There was also a lack of a control population (such as chronic migraine), which would have been imaged at the same time as the NDPH patients to assess prevalence of WMA and ILL from MRI brain images being performed at the same institution.
Conclusion
NDPH is a syndrome in its relative infancy compared to migraine, cluster headache and tension-type headache and thus reporting issues about its basic presentation including its neuroimaging patterns are still essential and will hopefully help lead to a better understanding of its underlying pathogenesis. From the current clinic-based study of NDPH, it appears that WMA and ILL do not occur in this condition even when patients have been imaged for more than a decade after headache onset. Only those NDPH patients with cardiovascular/cerebrovascular risk factors or a history of migraine developed WMA on MRI. This information suggests a disparate pathogenesis between NDPH and chronic migraine, in which these lesions can be quite prevalent.
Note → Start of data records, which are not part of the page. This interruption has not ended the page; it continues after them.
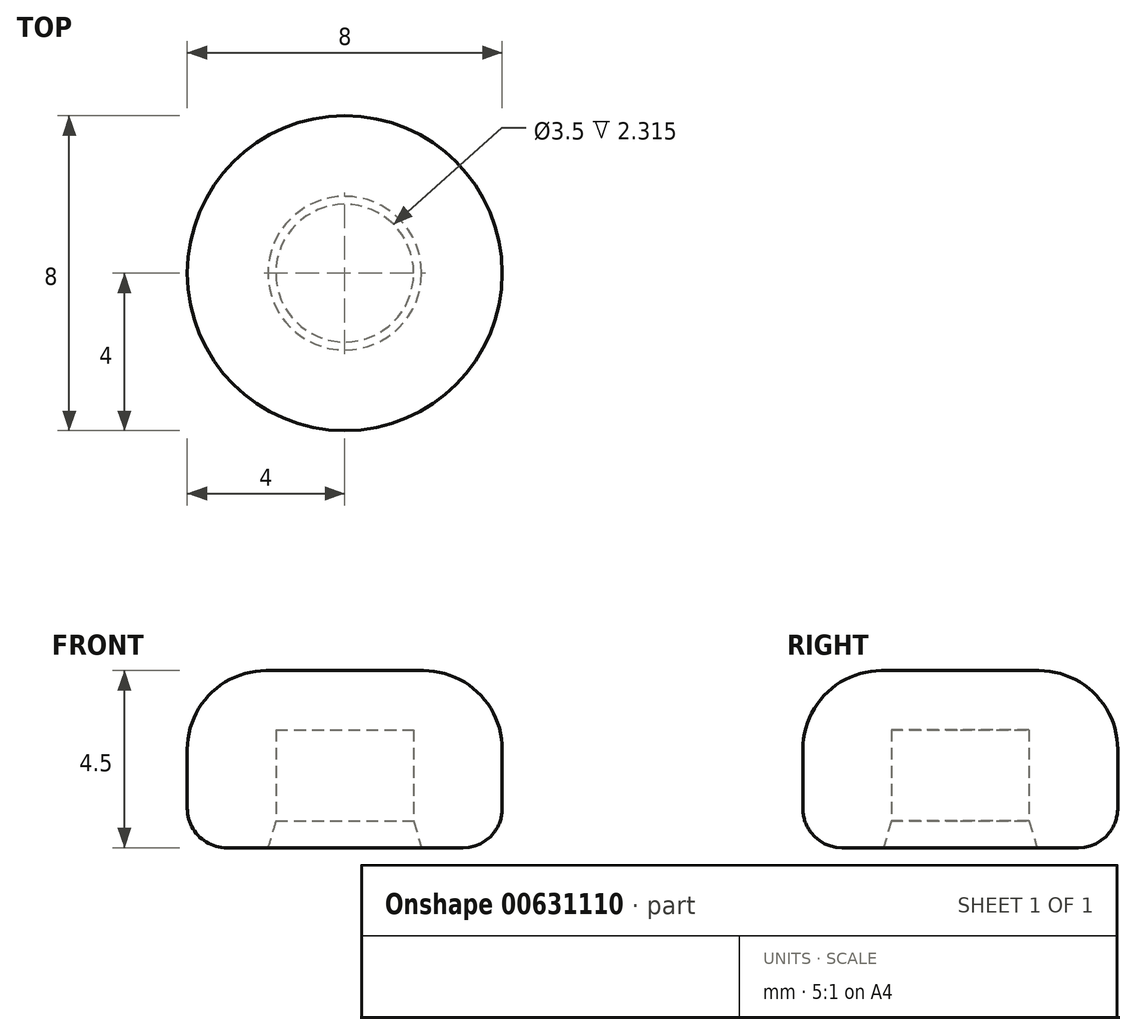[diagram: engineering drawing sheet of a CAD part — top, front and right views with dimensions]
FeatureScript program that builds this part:
annotation { "Feature Type Name" : "Feature", "Feature Type Description" : "" }
export const myFeature = defineFeature(function(context is Context, id is Id, definition is map)
    precondition{}
    {
        {
            var Q0;
            Q0=qCreatedBy(makeId("Front.planeOp"),FACE);
            var sketch = newSketch(context, id + "F0", { "sketchPlane" : qUnion([Q0])});
            skLineSegment(sketch, "E0", {"start": v(0, 0) * mm, "end": v(0, 289.91) * mm, "construction": true});
            skLineSegment(sketch, "E1", {"start": v(4, 1) * mm, "end": v(4, 2.5) * mm});
            skLineSegment(sketch, "E2", {"start": v(2, 4.5) * mm, "end": v(0, 4.5) * mm});
            skLineSegment(sketch, "E3", {"start": v(0, 4.5) * mm, "end": v(0, 3) * mm});
            skLineSegment(sketch, "E4", {"start": v(0, 3) * mm, "end": v(1.75, 3) * mm});
            skLineSegment(sketch, "E5", {"start": v(1.75, 3) * mm, "end": v(1.75, 0.69) * mm});
            skPoint(sketch, "E6.visualSharp", {"position": v(4, 4.5) * mm});
            skArc(sketch, "E6.filletArc", {"start": v(4, 2.5) * mm, "mid": v(3.41, 3.91) * mm, "end": v(2, 4.5) * mm});
            skPoint(sketch, "E7.visualSharp", {"position": v(4, 0) * mm});
            skLineSegment(sketch, "E8", {"start": v(1.75, 0) * mm, "end": v(1.75, 0) * mm});
            skPoint(sketch, "E9.start.orphan", {"position": v(1.75, 0) * mm});
            skLineSegment(sketch, "E10", {"start": v(1.95, 0) * mm, "end": v(3, 0) * mm});
            skArc(sketch, "E11.filletArc", {"start": v(3, 0) * mm, "mid": v(3.7, 0.3) * mm, "end": v(4, 1) * mm});
            skLineSegment(sketch, "E12", {"start": v(1.75, 0.69) * mm, "end": v(1.95, 0) * mm});
            skSolve(sketch);
        }
        {
            var Q0;
            Q0 = qSketchRegion(id + "F0", true);
            var Q1;
            Q1=sQuery(id+"F0.wireOp",EDGE,"E0");
            revolve(context, id + "F1", {"entities" : qUnion([Q0]), "axis" : qUnion([Q1]), "revolveType" : RevolveType.FULL});
        }
    });
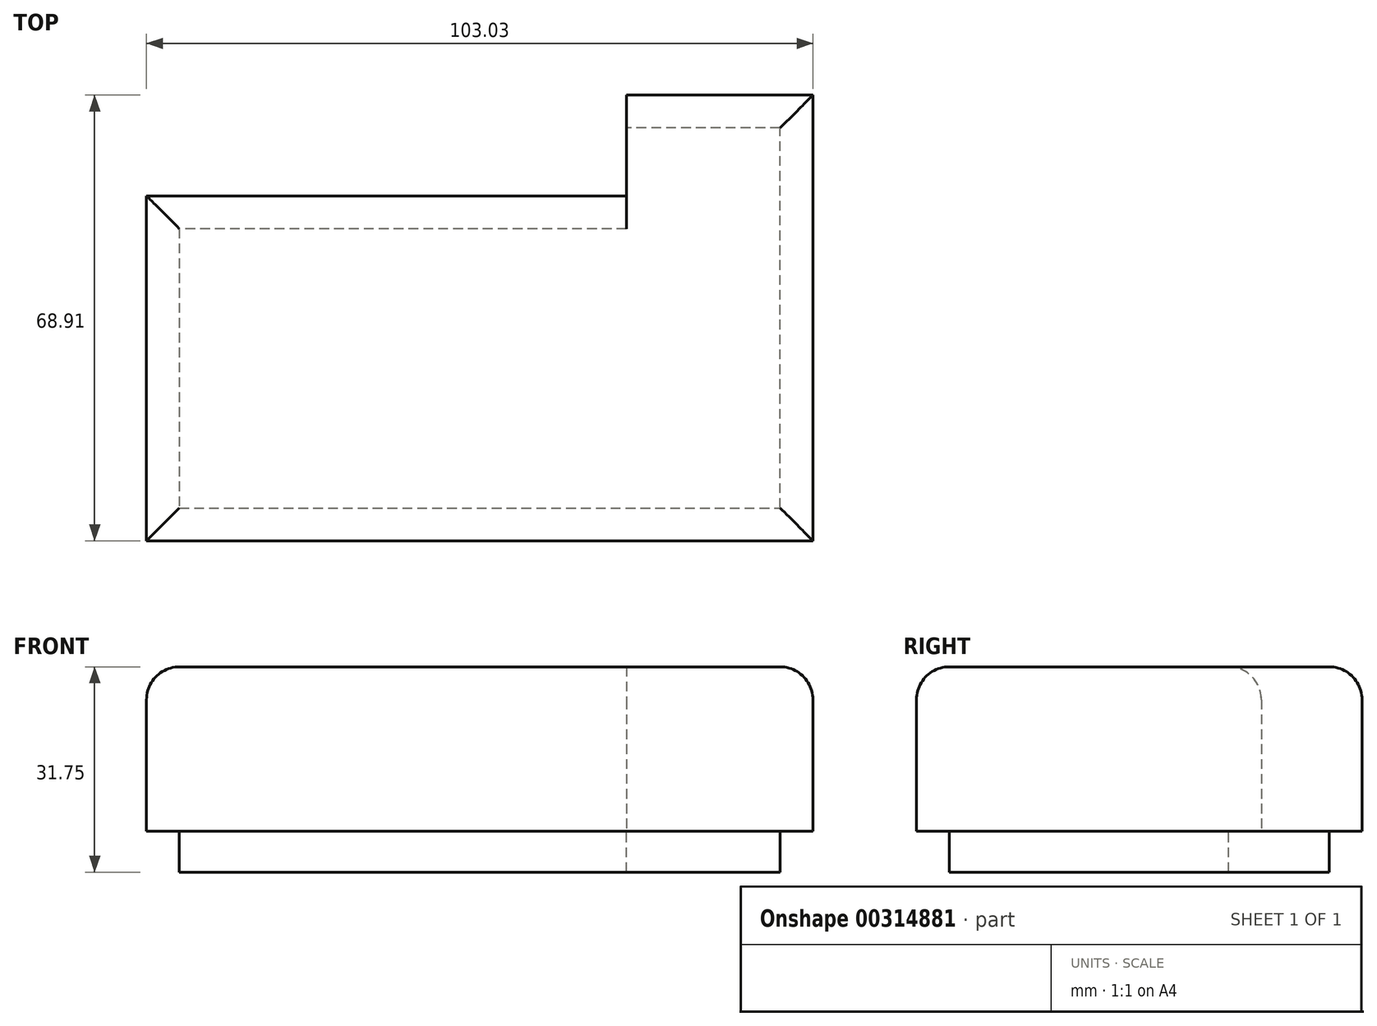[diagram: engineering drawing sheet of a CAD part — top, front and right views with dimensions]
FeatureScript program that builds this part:
annotation { "Feature Type Name" : "Feature", "Feature Type Description" : "" }
export const myFeature = defineFeature(function(context is Context, id is Id, definition is map)
    precondition{}
    {
        {
            var Q0;
            Q0=qCreatedBy(makeId("Top.planeOp"),FACE);
            var sketch = newSketch(context, id + "F0", { "sketchPlane" : qUnion([Q0])});
            skLineSegment(sketch, "E0.bottom", {"start": v(-33.46, 28.66) * mm, "end": v(40.75, 28.66) * mm});
            skLineSegment(sketch, "E0.top", {"start": v(-33.46, -24.68) * mm, "end": v(40.75, -24.68) * mm});
            skLineSegment(sketch, "E0.left", {"start": v(-33.46, 28.66) * mm, "end": v(-33.46, -24.68) * mm});
            skLineSegment(sketch, "E0.right", {"start": v(40.75, 28.66) * mm, "end": v(40.75, -24.68) * mm});
            skLineSegment(sketch, "E1.bottom", {"start": v(40.75, -24.68) * mm, "end": v(69.57, -24.68) * mm});
            skLineSegment(sketch, "E1.top", {"start": v(40.75, 44.23) * mm, "end": v(69.57, 44.23) * mm});
            skLineSegment(sketch, "E1.left", {"start": v(40.75, -24.68) * mm, "end": v(40.75, 44.23) * mm});
            skLineSegment(sketch, "E1.right", {"start": v(69.57, -24.68) * mm, "end": v(69.57, 44.23) * mm});
            skSolve(sketch);
        }
        {
            var Q0;
            Q0 = qSketchRegion(id + "F0", true);
            extrude(context, id + "F1", {"entities" : qUnion([Q0]), "depth" : 25.4 * mm});
        }
        {
            var Q0;
            Q0=makeQuery(id+"F1.opExtrude","CAP_EDGE",EDGE,{"disambiguationData":[OSD([sQuery(id+"F0.wireOp",EDGE,"E0.left")])],"isStart":false});
            var Q1;
            Q1=makeQuery(id+"F1.opExtrude","CAP_EDGE",EDGE,{"disambiguationData":[OSD([sQuery(id+"F0.wireOp",EDGE,"E0.bottom")])],"isStart":false});
            var Q2;
            Q2=makeQuery(id+"F1.opExtrude","CAP_EDGE",EDGE,{"disambiguationData":[OSD([sQuery(id+"F0.wireOp",EDGE,"E1.top")])],"isStart":false});
            var Q3;
            Q3=makeQuery(id+"F1.opExtrude","CAP_EDGE",EDGE,{"disambiguationData":[OSD([sQuery(id+"F0.wireOp",EDGE,"E0.top"),sQuery(id+"F0.wireOp",EDGE,"E1.bottom")])],"isStart":false});
            var Q4;
            Q4=makeQuery(id+"F1.opExtrude","CAP_EDGE",EDGE,{"disambiguationData":[OSD([sQuery(id+"F0.wireOp",EDGE,"E1.right")])],"isStart":false});
            fillet(context, id + "F2", {"entities" : qUnion([Q0, Q1, Q2, Q3, Q4]), "radius" : 5.08 * mm, "tangentPropagation" : true, "allowEdgeOverflow" : false});
        }
        {
            var Q0;
            Q0=makeQuery(id+"F1.opExtrude","CAP_FACE",FACE,{"disambiguationData":[OSD([sQuery(id+"F0.wireOp",EDGE,"E0.bottom"),sQuery(id+"F0.wireOp",EDGE,"E0.top"),sQuery(id+"F0.wireOp",EDGE,"E0.left"),sQuery(id+"F0.wireOp",EDGE,"E1.bottom"),sQuery(id+"F0.wireOp",EDGE,"E1.top"),sQuery(id+"F0.wireOp",EDGE,"E1.left"),sQuery(id+"F0.wireOp",EDGE,"E1.right")])],"isStart":false});
            var sketch = newSketch(context, id + "F3", { "sketchPlane" : qUnion([Q0])});
            skCircle(sketch, "E2", {"center": v(20.36, 0) * mm, "radius": 13.68 * mm});
            skSolve(sketch);
        }
        {
            var Q0;
            Q0 = qSketchRegion(id + "F3", true);
            var Q1;
            Q1=makeQuery(id+"F3.imprint","IMPRINT",FACE,{"disambiguationData":[TD([[makeQuery(id+"F3.imprint","IMPRINT",EDGE,{"derivedFrom":sQuery(id+"F3.wireOp",EDGE,"E2")}),-1.0]])]});
            extrude(context, id + "F4", {"entities" : qUnion([Q0, Q1]), "operationType" : NewBodyOperationType.ADD, "oppositeDirection" : true, "depth" : 31.75 * mm});
        }
    });
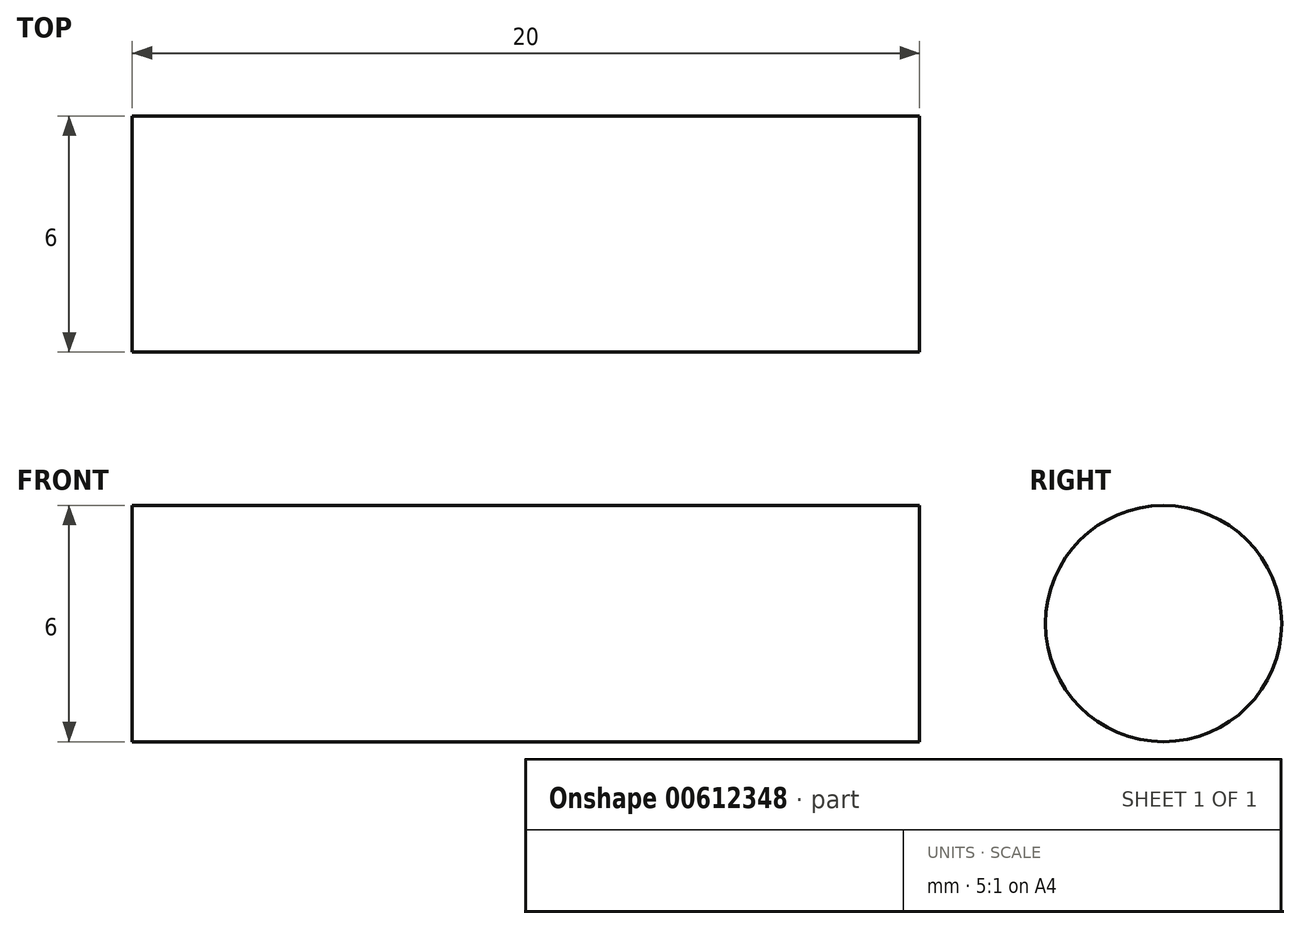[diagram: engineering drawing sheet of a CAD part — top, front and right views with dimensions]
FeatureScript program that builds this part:
annotation { "Feature Type Name" : "Feature", "Feature Type Description" : "" }
export const myFeature = defineFeature(function(context is Context, id is Id, definition is map)
    precondition{}
    {
        {
            var Q0;
            Q0=qCreatedBy(makeId("Right.planeOp"),FACE);
            var sketch = newSketch(context, id + "F0", { "sketchPlane" : qUnion([Q0])});
            skCircle(sketch, "E0", {"center": v(0, 0) * mm, "radius": 3 * mm});
            skSolve(sketch);
        }
        {
            var Q0;
            Q0=makeQuery(id+"F0.imprint","IMPRINT",FACE,{"disambiguationData":[TD([[makeQuery(id+"F0.imprint","IMPRINT",EDGE,{"derivedFrom":sQuery(id+"F0.wireOp",EDGE,"E0")}),1.0]])]});
            extrude(context, id + "F1", {"entities" : qUnion([Q0]), "depth" : 20 * mm, "offsetDistance" : 25 * mm});
        }
    });
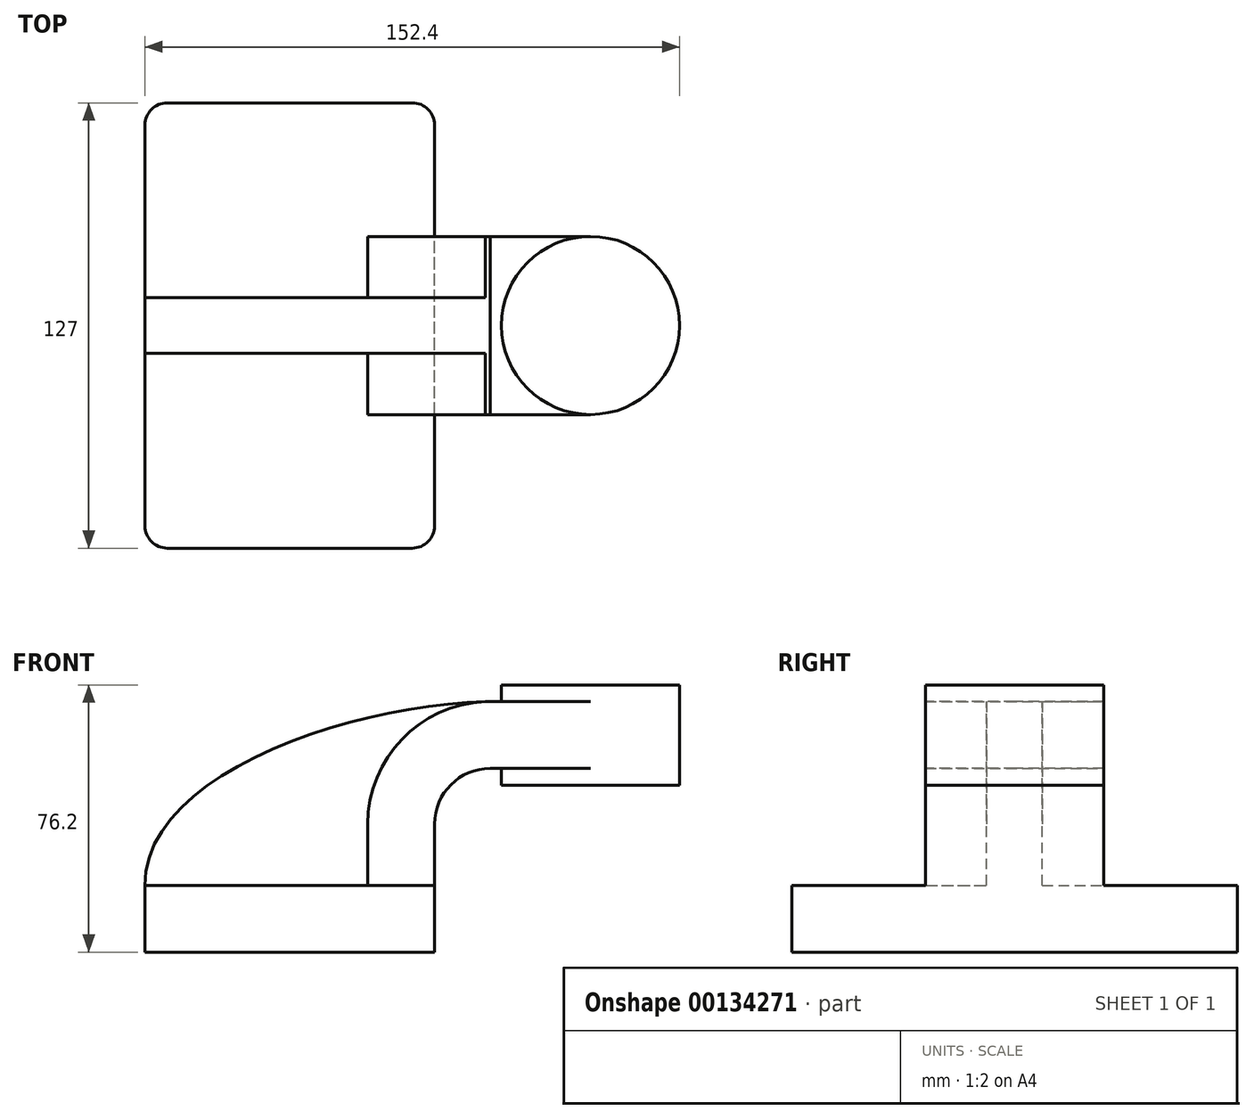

However, based on the present study design limitations, these results will need to be confirmed by future investigations before it can be absolutely stated that WMA and ILL do not occur with primary NDPH. What is suggested is a systematic, prospective study of NDPH, which incorporates neuroimaging structural biomarkers to verify our surprising results from this retrospective study, which did not account for pre-morbid headache frequency and migraine diagnosis, which can be major confounders.
Clinical implications
Patients with primary NDPH do not appear to develop white matter abnormalities or
infarct-like lesions on brain MRI. Triggering events for NDPH do not influence the presence or absence of white matter
abnormalities on brain MRI except possibly a post-surgical trigger; although this is
more likely an age related phenomenon. The presence of migrainous symptoms does not appear to enhance the development of
white matter abnormalities in patients with NDPH.
Footnotes
Declaration of conflicting interests
The author declared no potential conflicts of interest with respect to the research, authorship, and/or publication of this article.
Funding
This work received no specific grant from any funding agency in the public, commercial, or not-for-profit sectors.